Was denn mit ihrem Selbstbehalt sei? Sie könne für das Kind Hartz IV beantragen. Zahlt der Vater wenigstens etwas, solle sie froh sein und sich zufriedengeben.

Zahlungen greifen zu kurz, wenn überhaupt

Ja, es gibt den Unterhaltsvorschuss. Der wird aber nur bis zum zwölften Lebensjahr gezahlt, im besten Fall sechs Jahre lang, 180 Euro monatlich. Danach kann die Frau sehen, wie sie klar kommt. Findet die Trennung statt, wenn das Kind zum Beispiel zehn ist, gibt es nur zwei Jahre Geld. Der Staat will sich den Vorschuss später vom Schuldner zurückholen - sollte er liquide sein. Fein raus, die Männer.

Oder: Eine Trennung, geteiltes Sorgerecht, das Umgangsrecht ist geregelt. Irgendwann meint der Vater, der im Übrigen keinen Unterhalt zahlt, zu wenig Geld zu haben. Er ruft bei der Erziehungskasse an, behauptet, eines der beiden Kinder lebe jetzt bei ihm. Kurz darauf liegt im Briefkasten der Mutter ein Bescheid, die Kindergeldzahlung für ein Kind werde ab sofort eingestellt. Keine Überprüfung, keine Nachfrage. Mannes Wort hat Gewicht. Die Frau muss rotieren.
Oder: Der zahlungspflichtige Erzeuger lebt im Ausland. Nimmt er sich vor, nichts zu zahlen, ist alles aus. Über alle Berge, auch innerhalb der EU. Keine Handhabe, wenn keine Adresse vorliegt.

Die Willkür der Ämter und Kindsväter

Dass auf Mutterliebe Verlass ist, darauf vertraut auch der Gesetzgeber. Väter können nicht gezwungen werden, sich um ihr Kind zu kümmern, urteilte das Bundesverfassungsgericht 2008. Seit 2008 haben geschiedene Alleinerziehende mit Kindern über drei Jahren in der Regel auch keinen Anspruch mehr auf Betreuungsunterhalt. Die Mutter soll gefälligst Vollzeit arbeiten, sofern es eine Betreuungsmöglichkeit für das Kind gibt. Vater kann sich derweil einen Lenz machen.
2003 wurde der Haushaltsfreibetrag für Alleinerziehende abgeschafft. Seither werden sie - vor allem in unteren Einkommensklassen - fast so besteuert wie Singles, auch bei der Beitragserhebung zur Sozialversicherung werden Kinder nicht berücksichtigt.

Mütter und deren Kinder, so der Eindruck, sind der Willkür der Ämter und der Kindsväter ausgeliefert sind. Auch wenn ein Vater nichts zahlt und sich daneben benimmt: Er kann das gemeinsame Sorgerecht gegen den Willen der Mutter durchsetzen.
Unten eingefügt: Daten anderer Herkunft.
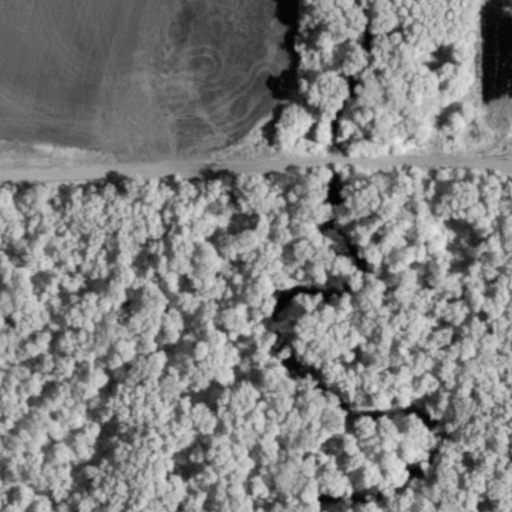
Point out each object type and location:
road: (257, 159)
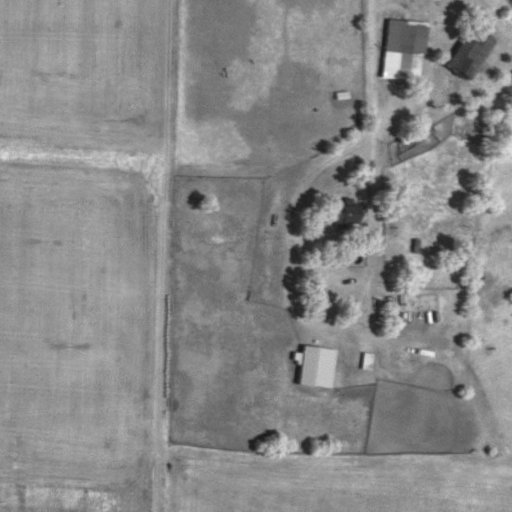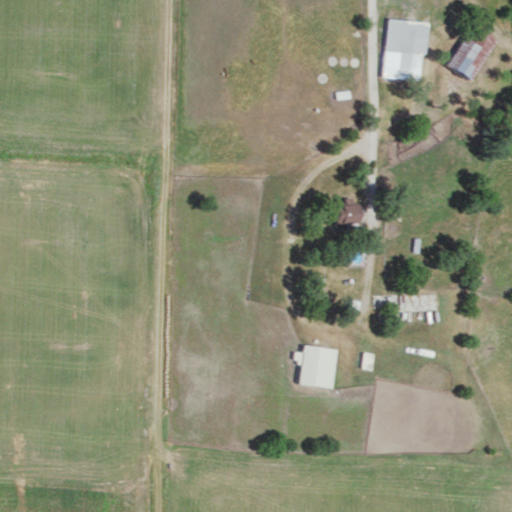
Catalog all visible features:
building: (399, 47)
building: (464, 50)
road: (370, 156)
building: (342, 210)
building: (365, 358)
building: (312, 363)
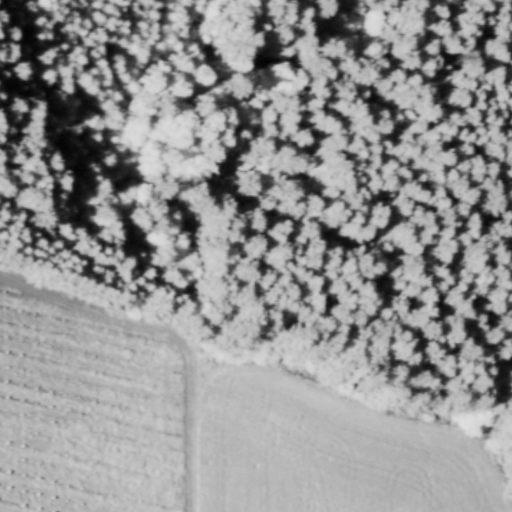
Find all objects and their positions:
crop: (91, 411)
crop: (327, 453)
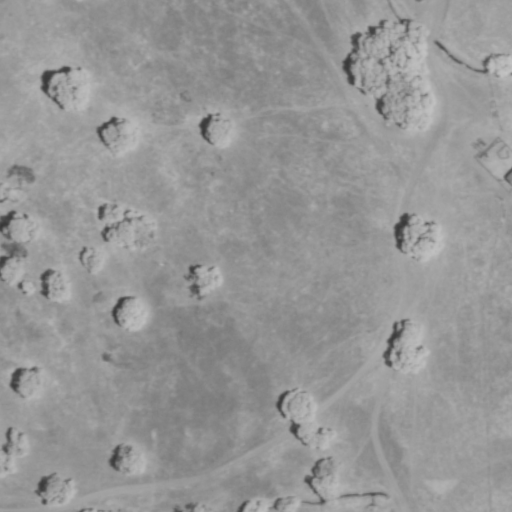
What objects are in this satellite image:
building: (420, 0)
building: (417, 1)
road: (411, 167)
building: (511, 176)
building: (508, 178)
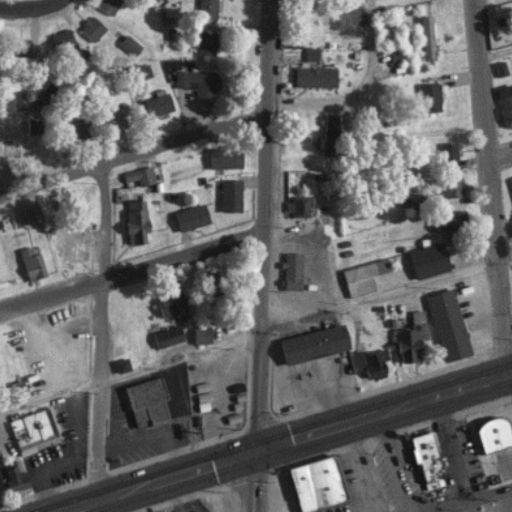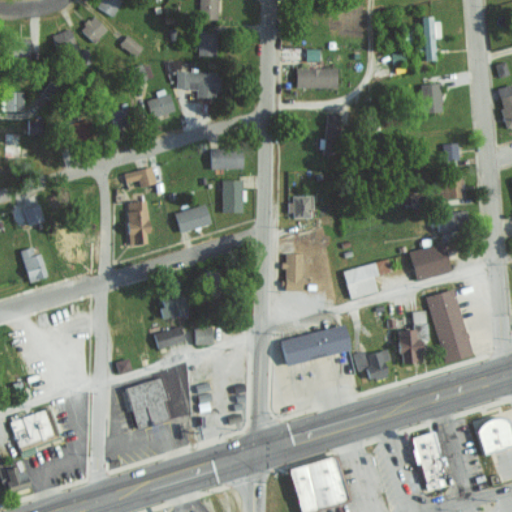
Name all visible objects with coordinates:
road: (29, 3)
building: (106, 5)
building: (205, 8)
building: (91, 27)
building: (434, 27)
building: (425, 36)
building: (63, 41)
building: (205, 42)
building: (128, 44)
building: (18, 45)
road: (495, 52)
building: (396, 57)
building: (500, 67)
building: (314, 76)
building: (196, 81)
road: (355, 89)
building: (428, 96)
building: (11, 99)
building: (505, 102)
building: (115, 116)
road: (264, 117)
building: (75, 128)
building: (328, 133)
building: (447, 150)
road: (132, 153)
road: (499, 155)
building: (223, 157)
building: (138, 175)
building: (510, 181)
road: (488, 185)
building: (446, 187)
building: (229, 194)
building: (298, 205)
building: (31, 212)
building: (189, 216)
building: (448, 219)
building: (135, 221)
building: (68, 246)
building: (427, 259)
building: (30, 262)
building: (290, 270)
road: (132, 273)
building: (362, 276)
building: (169, 299)
building: (446, 323)
road: (103, 330)
building: (201, 334)
building: (166, 335)
road: (255, 335)
building: (410, 337)
road: (263, 343)
building: (312, 343)
building: (369, 361)
building: (120, 364)
building: (194, 364)
building: (195, 380)
road: (507, 384)
building: (145, 401)
road: (381, 409)
building: (492, 433)
road: (459, 444)
traffic signals: (251, 451)
building: (426, 458)
road: (360, 466)
building: (11, 474)
road: (176, 475)
road: (240, 480)
building: (315, 482)
road: (504, 500)
road: (78, 505)
road: (415, 507)
road: (462, 507)
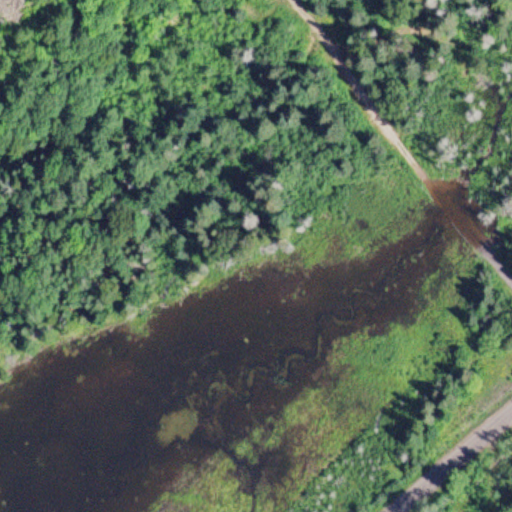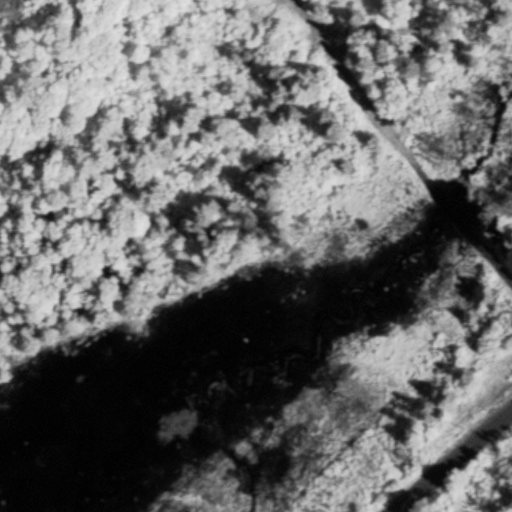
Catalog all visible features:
road: (99, 81)
road: (366, 98)
road: (449, 212)
park: (79, 219)
road: (486, 254)
river: (305, 325)
road: (452, 460)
Für jedes Kinkerlitzchen - ob Reisepass, Arztwechsel, Klavierunterricht - muss sie ihn dann um Erlaubnis bitten, auch Umziehen mit Kind ist nicht drin.
In die Röhre gucken auch Studenten, die BAföG benötigen. Bringt der Ex seine Einkommensverhältnisse nicht bei, gibt es einfach keins. Also Studentenjob. Das Geld wird, lebt das Kind noch bei Mom, beim Wohngeld oder auch auf Hartz IV angerechnet. Es ist ein Teufelskreis.
Das alles erinnert schwer an Kinder-, Küche-, Kirche–Zeiten. Nach wie vor hat der Mann die Macht, unter anderen Vorzeichen nur, abgesegnet durch den EU-Gerichtshof für Menschenrechte, der die Rechte der Väter stärken wollte. Nur ein Drittel der 47 Richter derzeit sind Frauen.

Susanne Schädlich, geboren 1965 in Jena, ist Schriftstellerin und Übersetzerin. Sie lebte zwölf Jahre in den USA. 1999 kehrte sie nach Berlin zurück, wo sie mit ihren beiden Söhnen heute lebt.

2007 veröffentlichte sie ihren ersten Roman "Nirgendwoher, irgendwohin". Danach folgten: "Immer wieder Dezember. Der Westen, die Stasi, der Onkel und ich", "Westwärts, so weit es nur geht. Eine Landsuche" sowie "Herr Hübner und die sibirische Nachtigall". 2015 erhielt sie den Johann-Gottfried-Seume-Literaturpreis.